Protein identification false discovery rates for very large proteomics data sets generated by tandem mass spectrometry

Affiliations

Protein identification false discovery rates for very large proteomics data sets generated by tandem mass spectrometry

Lukas Reiter et al. Mol Cell Proteomics. 2009 Nov.

Abstract

Comprehensive characterization of a proteome is a fundamental goal in proteomics. To achieve saturation coverage of a proteome or specific subproteome via tandem mass spectrometric identification of tryptic protein sample digests, proteomics data sets are growing dramatically in size and heterogeneity. The trend toward very large integrated data sets poses so far unsolved challenges to control the uncertainty of protein identifications going beyond well established confidence measures for peptide-spectrum matches. We present MAYU, a novel strategy that reliably estimates false discovery rates for protein identifications in large scale data sets.

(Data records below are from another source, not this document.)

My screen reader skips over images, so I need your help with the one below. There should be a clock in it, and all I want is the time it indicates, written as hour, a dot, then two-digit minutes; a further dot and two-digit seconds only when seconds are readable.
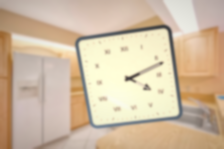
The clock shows 4.12
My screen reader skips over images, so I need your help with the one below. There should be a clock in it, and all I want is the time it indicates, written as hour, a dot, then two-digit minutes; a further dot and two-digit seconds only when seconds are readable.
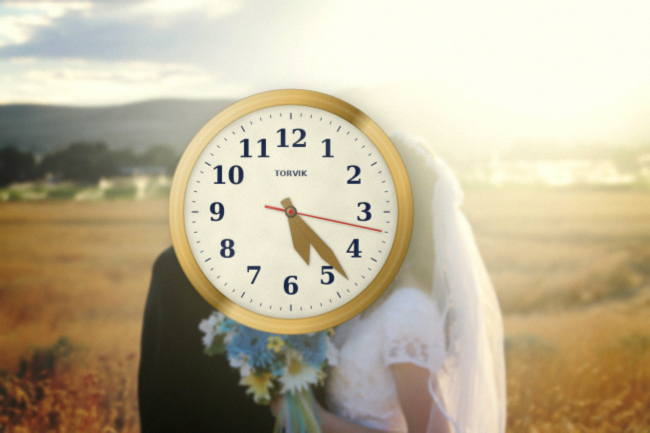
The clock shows 5.23.17
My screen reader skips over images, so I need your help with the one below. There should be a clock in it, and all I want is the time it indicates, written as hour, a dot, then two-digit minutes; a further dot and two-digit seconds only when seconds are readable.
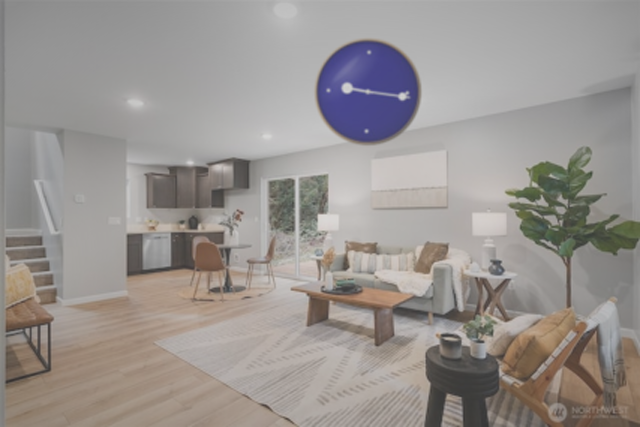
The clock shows 9.16
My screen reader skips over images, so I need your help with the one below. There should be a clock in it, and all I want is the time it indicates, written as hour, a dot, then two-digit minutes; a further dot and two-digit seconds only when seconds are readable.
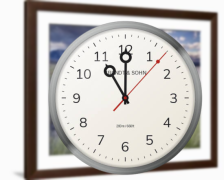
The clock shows 11.00.07
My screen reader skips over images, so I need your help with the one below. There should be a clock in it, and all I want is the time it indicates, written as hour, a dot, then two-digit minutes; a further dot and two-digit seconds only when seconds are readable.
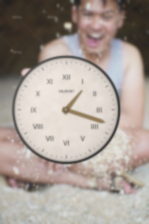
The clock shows 1.18
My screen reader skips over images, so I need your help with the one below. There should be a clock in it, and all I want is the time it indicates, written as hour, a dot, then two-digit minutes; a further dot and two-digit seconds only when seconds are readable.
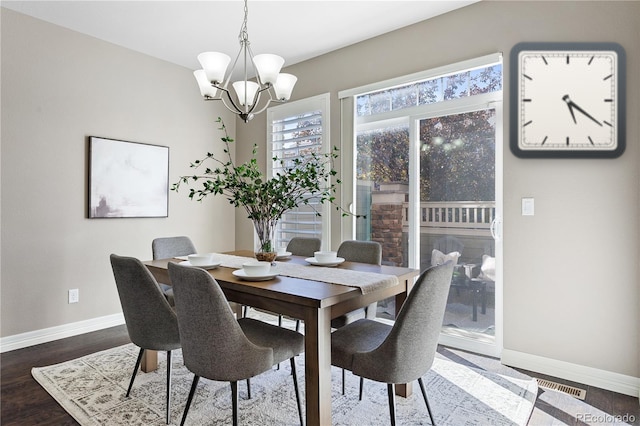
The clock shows 5.21
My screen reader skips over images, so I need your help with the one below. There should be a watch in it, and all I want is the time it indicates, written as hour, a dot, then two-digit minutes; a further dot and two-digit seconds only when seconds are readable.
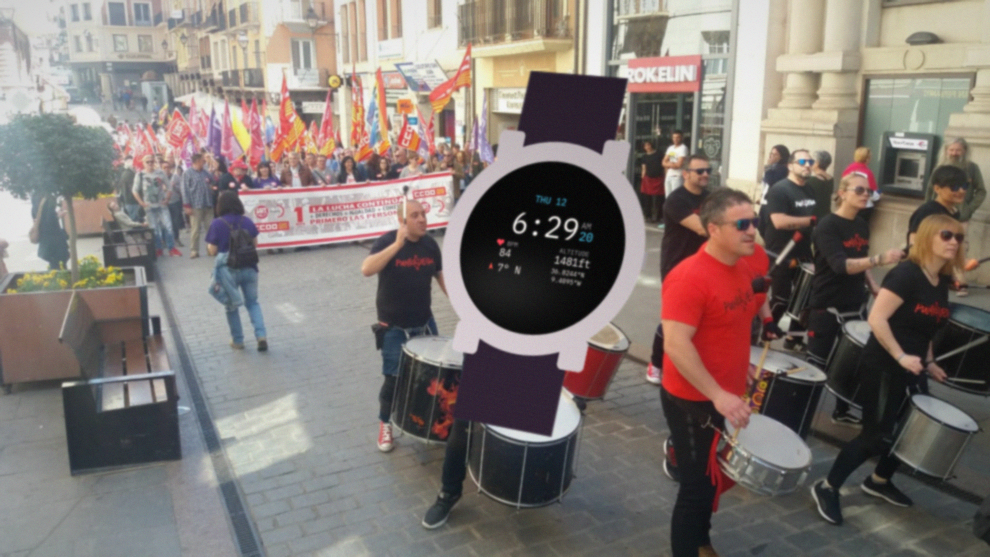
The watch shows 6.29.20
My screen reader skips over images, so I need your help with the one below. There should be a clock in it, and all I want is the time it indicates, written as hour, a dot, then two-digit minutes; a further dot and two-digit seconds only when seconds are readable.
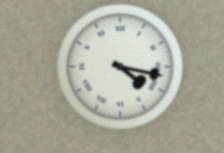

We validated and applied MAYU using various large proteomics data sets. The data show that the size of the data set has an important and previously underestimated impact on the reliability of protein identifications. We particularly found that protein false discovery rates are significantly elevated compared with those of peptide-spectrum matches. The function provided by MAYU is critical to control the quality of proteome data repositories and thereby to enhance any study relying on these data sources. The MAYU software is available as standalone software and also integrated into the Trans-Proteomic Pipeline.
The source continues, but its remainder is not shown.